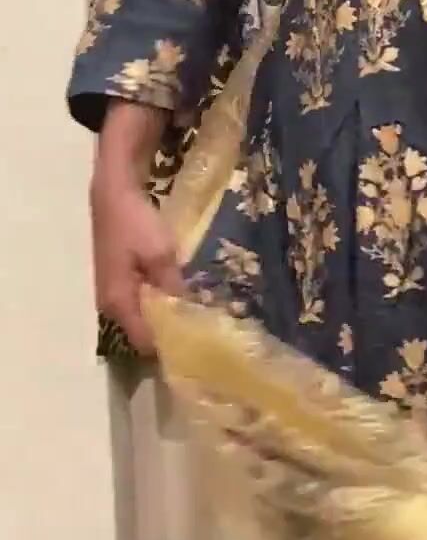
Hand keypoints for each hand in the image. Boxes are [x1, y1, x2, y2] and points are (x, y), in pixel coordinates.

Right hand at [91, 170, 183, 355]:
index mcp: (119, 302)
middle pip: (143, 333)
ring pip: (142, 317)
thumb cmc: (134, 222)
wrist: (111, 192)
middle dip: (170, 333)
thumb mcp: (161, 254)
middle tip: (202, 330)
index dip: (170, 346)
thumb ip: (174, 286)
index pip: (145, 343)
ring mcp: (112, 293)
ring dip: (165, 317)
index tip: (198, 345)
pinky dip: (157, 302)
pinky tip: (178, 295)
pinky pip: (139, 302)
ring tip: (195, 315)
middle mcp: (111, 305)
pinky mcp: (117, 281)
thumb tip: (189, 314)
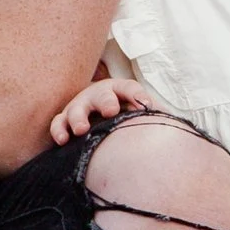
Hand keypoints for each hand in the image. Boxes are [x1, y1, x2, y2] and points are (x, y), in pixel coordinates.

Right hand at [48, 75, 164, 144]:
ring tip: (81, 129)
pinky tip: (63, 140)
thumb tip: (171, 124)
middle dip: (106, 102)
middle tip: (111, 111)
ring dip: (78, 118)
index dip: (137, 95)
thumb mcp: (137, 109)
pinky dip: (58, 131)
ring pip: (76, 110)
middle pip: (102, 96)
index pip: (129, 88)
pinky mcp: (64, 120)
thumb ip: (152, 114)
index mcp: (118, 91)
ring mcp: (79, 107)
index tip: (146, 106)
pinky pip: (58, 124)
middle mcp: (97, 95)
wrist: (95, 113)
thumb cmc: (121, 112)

• TASK ITEM: Exactly as they stand in the records above, print the lines from the one containing "ring pip: (76, 110)" through the final line, inclusive.

• RESPONSE:
ring pip: (76, 110)
middle pip: (102, 96)
index pip: (129, 88)
pinky mcp: (64, 120)
thumb ip: (152, 114)
index mcp: (118, 91)
ring mcp: (79, 107)
index tip: (146, 106)
pinky pip: (58, 124)
middle mcp: (97, 95)
wrist: (95, 113)
thumb cmc: (121, 112)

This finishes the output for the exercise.